Aufgabenliste
a - Gib aus dem Auszug über das Londoner Tonarchiv alles von „Sie haben das“ bis hinunter zu „Alter, sagt Will.“ wortgetreu wieder.
b - Erkläre in ein bis drei Sätzen, warum das Material des Tonarchivs laut dem Auszug zu Staub zerfällt.

Auszug
↓↓↓
Die Aufnahme ist eines von sechseinhalb Millionen Dokumenten – manche währen nur Sekunden, andere gehen über Stunden -, die Will und sein Team archivieren, hier im Norden von London, in der Euston Road 96. Hier residiert das Sound Archive des Königreichs, Unterabteilung der British Library, im zweiten Stock die Werkstätten und Labors, drei unterirdische Geschosse beherbergen das Archiv, Zugang nur mit Sonderausweis. Nur die Library of Congress in Washington, D. C., sagt Will, habe einen ähnlichen Bestand.

In London haben sie den verzweifelten Kauai ‚o ‚o, aber sie haben auch Hitler, Stalin, Churchill, und sie haben ein grollend anrückendes Gewitter über dem Meer vor Schottland. Es gibt das Geschepper von Kirchenglocken aus der Normandie, es gibt eine australische Radioshow aus den Zwanzigerjahren, es gibt das Dröhnen der deutschen Bombenangriffe auf London.

Sie haben das Hämmern und die derben Witze im Cockney-Slang der Werftarbeiter, aufgenommen Anfang des 20. Jahrhunderts bei den Docks, wo sie an den aufgedockten Schiffsrümpfen schufteten. Sie haben einen Buschmann aus der Kalahari-Wüste, der einen girrenden Gesang anstimmt. Pete Townshend von The Who spielt eine Frühversion seines „Pinball Wizard“ ein – es ist, alles in allem, der Soundtrack von fast eineinhalb Jahrhunderten, ein toller Schatz, ein Rheingold der Klänge, und Will und seine Kollegen, eine Truppe nett verschrobener Sound-Ingenieure und Tonband-Bastler, sie sind die Hüter.

Aber sie plagt auch ein Problem. Das Material zerfällt gerade zu Staub. Das Alter, sagt Will.

Die ersten Tonaufzeichnungen sind sehr betagt; die Geschichte dieser Technik beginnt im Jahr 1857 mit der Erfindung eines Pariser Buchhändlers und Freizeitgenies namens Édouard-Léon Scott de Martinville. Der bastelte aus einem Horn nebst Membran eine Art Mikrofon. Als Schwingungsschreiber nahm er eine Schweinsborste. Und als Aufzeichnungsmedium benutzte er eine mit Ruß beschichtete Walze; später wird der Ruß durch Wachs ersetzt werden. Im klimatisierten Keller in der Euston Street lagern 3500 solcher Wachszylinder aus der Zeit um 1880. Will gibt ihnen nur noch wenige Jahre.
↑↑↑
Rohdaten
↓↓↓
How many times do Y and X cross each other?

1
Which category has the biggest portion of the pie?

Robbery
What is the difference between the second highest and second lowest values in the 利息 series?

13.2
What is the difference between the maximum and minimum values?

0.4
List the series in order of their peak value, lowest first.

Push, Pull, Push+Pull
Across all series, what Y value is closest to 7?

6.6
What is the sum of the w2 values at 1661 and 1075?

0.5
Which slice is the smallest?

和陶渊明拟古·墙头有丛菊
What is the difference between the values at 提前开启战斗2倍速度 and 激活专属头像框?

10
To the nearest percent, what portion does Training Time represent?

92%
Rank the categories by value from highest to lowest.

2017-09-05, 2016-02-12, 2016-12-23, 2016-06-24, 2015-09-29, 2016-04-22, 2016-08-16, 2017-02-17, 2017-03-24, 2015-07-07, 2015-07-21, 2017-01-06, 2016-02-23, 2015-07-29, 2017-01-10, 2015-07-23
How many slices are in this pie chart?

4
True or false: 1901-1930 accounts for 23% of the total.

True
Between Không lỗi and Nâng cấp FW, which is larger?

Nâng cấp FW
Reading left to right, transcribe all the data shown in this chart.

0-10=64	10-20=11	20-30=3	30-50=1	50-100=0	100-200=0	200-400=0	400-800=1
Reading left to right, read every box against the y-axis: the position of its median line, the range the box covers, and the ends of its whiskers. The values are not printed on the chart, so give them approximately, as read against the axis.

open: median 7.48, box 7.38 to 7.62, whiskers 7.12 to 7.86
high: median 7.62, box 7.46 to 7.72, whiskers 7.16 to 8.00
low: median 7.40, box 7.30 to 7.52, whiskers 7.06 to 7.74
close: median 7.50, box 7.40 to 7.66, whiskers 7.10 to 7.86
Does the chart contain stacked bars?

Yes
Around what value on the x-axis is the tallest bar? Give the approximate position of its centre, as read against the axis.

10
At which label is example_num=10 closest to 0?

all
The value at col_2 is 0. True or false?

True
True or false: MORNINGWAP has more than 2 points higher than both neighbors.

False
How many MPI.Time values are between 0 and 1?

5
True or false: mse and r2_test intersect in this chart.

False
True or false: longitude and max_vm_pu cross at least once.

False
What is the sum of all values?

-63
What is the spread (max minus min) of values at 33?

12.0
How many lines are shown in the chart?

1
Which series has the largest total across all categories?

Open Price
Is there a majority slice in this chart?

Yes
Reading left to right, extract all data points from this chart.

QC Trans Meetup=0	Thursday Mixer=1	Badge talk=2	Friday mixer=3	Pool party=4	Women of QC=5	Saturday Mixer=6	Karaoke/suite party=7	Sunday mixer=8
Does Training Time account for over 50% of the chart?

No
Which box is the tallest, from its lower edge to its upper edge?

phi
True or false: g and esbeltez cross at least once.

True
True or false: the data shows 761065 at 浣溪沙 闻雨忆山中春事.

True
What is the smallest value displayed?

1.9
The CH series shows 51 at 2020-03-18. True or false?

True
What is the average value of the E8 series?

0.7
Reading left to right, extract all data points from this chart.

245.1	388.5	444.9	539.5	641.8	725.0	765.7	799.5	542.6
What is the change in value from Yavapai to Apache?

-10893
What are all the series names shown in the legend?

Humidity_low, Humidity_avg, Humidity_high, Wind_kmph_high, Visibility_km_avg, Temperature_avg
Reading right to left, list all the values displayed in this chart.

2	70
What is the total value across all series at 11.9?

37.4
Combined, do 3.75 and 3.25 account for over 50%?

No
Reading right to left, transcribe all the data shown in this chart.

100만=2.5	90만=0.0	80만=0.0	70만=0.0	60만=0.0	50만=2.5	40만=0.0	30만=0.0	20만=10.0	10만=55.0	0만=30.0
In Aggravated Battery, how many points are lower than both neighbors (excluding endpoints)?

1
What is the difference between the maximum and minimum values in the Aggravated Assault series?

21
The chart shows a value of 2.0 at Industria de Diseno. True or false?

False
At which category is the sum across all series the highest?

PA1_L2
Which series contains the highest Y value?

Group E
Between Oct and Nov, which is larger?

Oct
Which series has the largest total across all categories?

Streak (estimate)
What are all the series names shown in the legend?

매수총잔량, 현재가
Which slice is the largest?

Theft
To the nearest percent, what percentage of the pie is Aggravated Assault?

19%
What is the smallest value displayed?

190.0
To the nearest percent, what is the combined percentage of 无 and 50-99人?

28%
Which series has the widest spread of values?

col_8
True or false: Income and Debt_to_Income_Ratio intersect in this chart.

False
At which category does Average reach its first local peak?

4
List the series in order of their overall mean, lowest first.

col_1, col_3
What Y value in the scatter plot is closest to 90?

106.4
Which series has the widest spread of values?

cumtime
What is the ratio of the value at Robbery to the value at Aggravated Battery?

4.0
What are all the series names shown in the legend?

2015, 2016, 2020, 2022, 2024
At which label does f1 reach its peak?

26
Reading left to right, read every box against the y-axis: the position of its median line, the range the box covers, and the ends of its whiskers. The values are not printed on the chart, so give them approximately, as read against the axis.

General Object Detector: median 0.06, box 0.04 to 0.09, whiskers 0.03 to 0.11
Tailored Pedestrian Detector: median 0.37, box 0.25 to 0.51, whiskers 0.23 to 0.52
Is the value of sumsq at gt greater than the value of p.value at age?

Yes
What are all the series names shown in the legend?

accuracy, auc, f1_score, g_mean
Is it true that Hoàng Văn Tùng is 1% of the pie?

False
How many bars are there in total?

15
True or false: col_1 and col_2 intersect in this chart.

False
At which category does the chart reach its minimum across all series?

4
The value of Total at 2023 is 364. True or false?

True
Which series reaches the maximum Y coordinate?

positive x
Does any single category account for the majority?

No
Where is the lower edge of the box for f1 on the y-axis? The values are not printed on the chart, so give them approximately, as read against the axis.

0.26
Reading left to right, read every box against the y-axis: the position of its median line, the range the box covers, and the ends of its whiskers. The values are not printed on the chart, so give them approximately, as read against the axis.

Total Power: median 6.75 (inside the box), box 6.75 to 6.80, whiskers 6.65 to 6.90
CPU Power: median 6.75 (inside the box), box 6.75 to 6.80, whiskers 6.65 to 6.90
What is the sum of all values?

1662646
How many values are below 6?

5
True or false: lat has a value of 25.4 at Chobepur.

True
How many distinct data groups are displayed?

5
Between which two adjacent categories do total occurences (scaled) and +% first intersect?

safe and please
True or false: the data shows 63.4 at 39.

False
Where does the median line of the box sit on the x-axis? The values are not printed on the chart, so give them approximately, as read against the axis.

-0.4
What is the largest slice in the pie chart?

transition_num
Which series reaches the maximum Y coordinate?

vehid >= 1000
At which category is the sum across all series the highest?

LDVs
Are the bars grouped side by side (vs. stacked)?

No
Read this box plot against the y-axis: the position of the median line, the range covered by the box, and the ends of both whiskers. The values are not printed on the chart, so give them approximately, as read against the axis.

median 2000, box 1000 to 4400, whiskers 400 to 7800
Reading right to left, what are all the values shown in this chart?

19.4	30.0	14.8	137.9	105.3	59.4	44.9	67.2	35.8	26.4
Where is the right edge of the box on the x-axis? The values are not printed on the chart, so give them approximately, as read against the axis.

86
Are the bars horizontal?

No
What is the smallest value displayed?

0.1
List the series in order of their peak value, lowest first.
↑↑↑
Ergebnisse je Aufgabe
a -
Sie haben das Hämmern und die derben Witze im Cockney-Slang der Werftarbeiter, aufgenommen Anfang des 20. Jahrhunderts bei den Docks, wo sie an den aufgedockten Schiffsrümpfen schufteten. Sie haben einen Buschmann aus der Kalahari-Wüste, der einen girrenden Gesang anstimmt. Pete Townshend von The Who spielt eine Frühversion seines „Pinball Wizard“ ein – es ist, alles in allem, der Soundtrack von fast eineinhalb Jahrhunderten, ein toller Schatz, ein Rheingold der Klänge, und Will und seine Kollegen, eine Truppe nett verschrobener Sound-Ingenieure und Tonband-Bastler, sie sind die Hüter.

Aber sie plagt auch ein Problem. Das Material zerfällt gerade zu Staub. Das Alter, sagt Will.

b - Laut Will liegt es am Alter. Die ersten Tonaufzeichnungen sind sehr betagt, denn die Geschichte dieser Technik beginnt bereits im Jahr 1857.